• Page:
──────────

If you don’t know about the terror of cars being introduced this 99pi episode
is pretty good.

[https://99percentinvisible.org/episode/episode-76-the-
modern...](https://99percentinvisible.org/episode/episode-76-the-modern-
moloch/)

------
rdiddly
Sort of an empty comparison to the automobile. Similar in the fact that it's
being thrown out into the world without a plan, and there's no space for them,
and there's an outcry. Different because they're a lot less deadly.

The proliferation of private automobiles is a net negative for the world, so
if these scooters displace (i.e. take away space from) cars, they're good. If
they displace, hassle or inconvenience pedestrians or cyclists in any way,
they're bad.

I don't hold out a lot of hope for them to change the world per se. I mean
sheeeit, people trying to ride bikes at 15mph (which were the original reason
for paving roads, no less) have been fighting for a space that's not filled
with 40mph cars or 3mph walkers for years and getting mostly nowhere. To
properly integrate scooters you would need basically a two-lane bike lane -
one lane for bikes (10-25mph) and one for scooters (less than that, I assume).

──────────

• Data items:

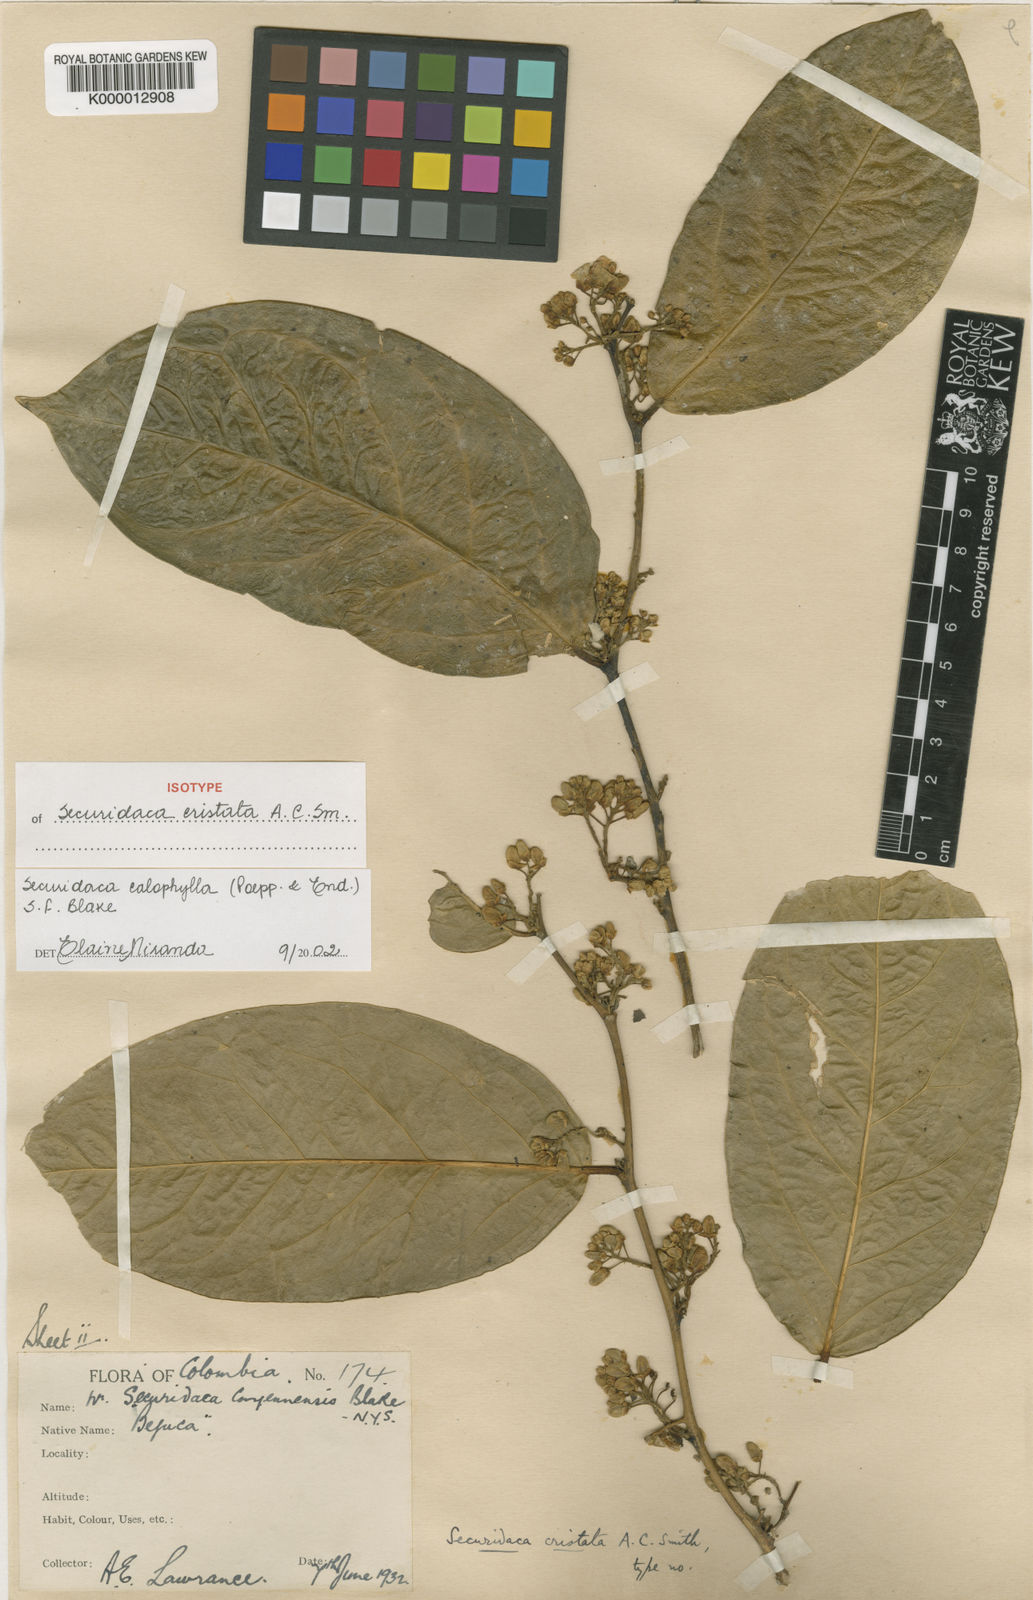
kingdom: Plantae
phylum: Tracheophyta
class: Magnoliopsida
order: Fabales
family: Polygalaceae
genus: Securidaca
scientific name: Securidaca calophylla
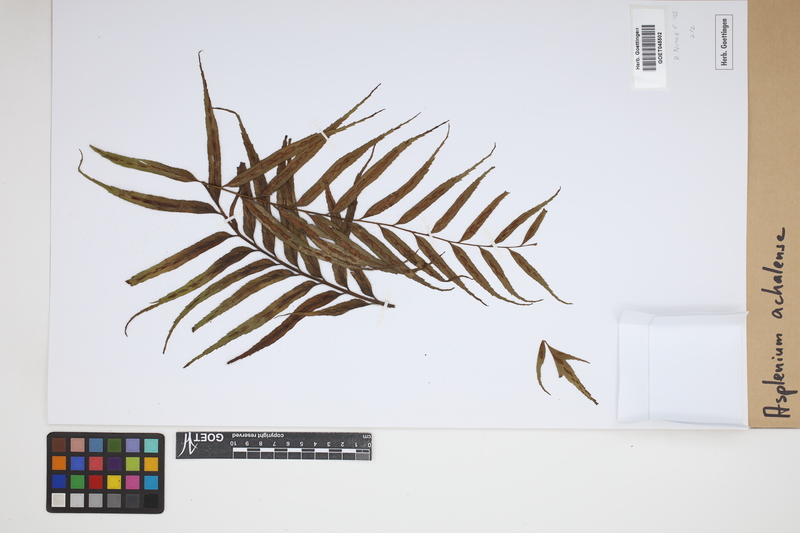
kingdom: Plantae
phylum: Tracheophyta
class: Polypodiopsida
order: Polypodiales
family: Aspleniaceae
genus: Asplenium
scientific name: Asplenium achalense
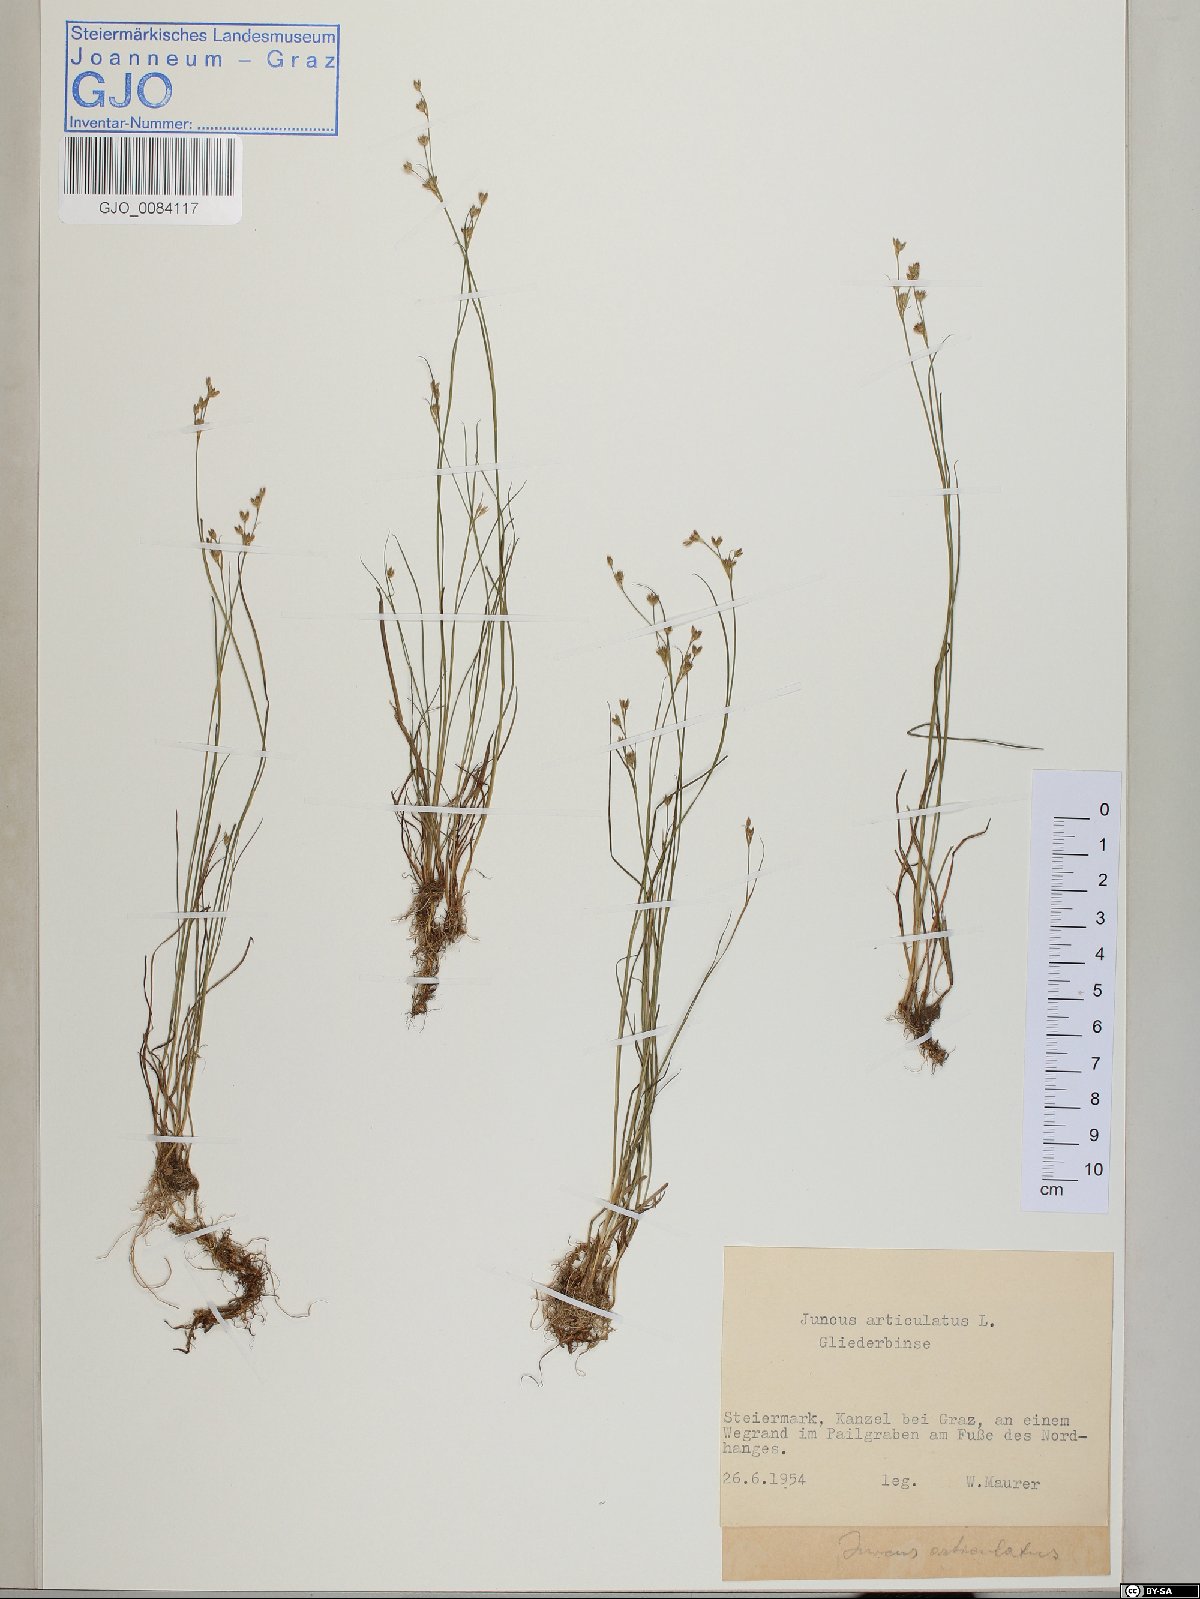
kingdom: Plantae
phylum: Tracheophyta
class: Liliopsida
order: Poales
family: Juncaceae
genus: Juncus
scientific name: Juncus articulatus
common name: Jointed rush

──────────

• What you will do:
Copy the passage of the scooter discussion above word for word, starting at "The proliferation of" and ending at "that, I assume).".

• Solution to this task:
The proliferation of private automobiles is a net negative for the world, so
if these scooters displace (i.e. take away space from) cars, they're good. If
they displace, hassle or inconvenience pedestrians or cyclists in any way,
they're bad.

I don't hold out a lot of hope for them to change the world per se. I mean
sheeeit, people trying to ride bikes at 15mph (which were the original reason
for paving roads, no less) have been fighting for a space that's not filled
with 40mph cars or 3mph walkers for years and getting mostly nowhere. To
properly integrate scooters you would need basically a two-lane bike lane -
one lane for bikes (10-25mph) and one for scooters (less than that, I assume).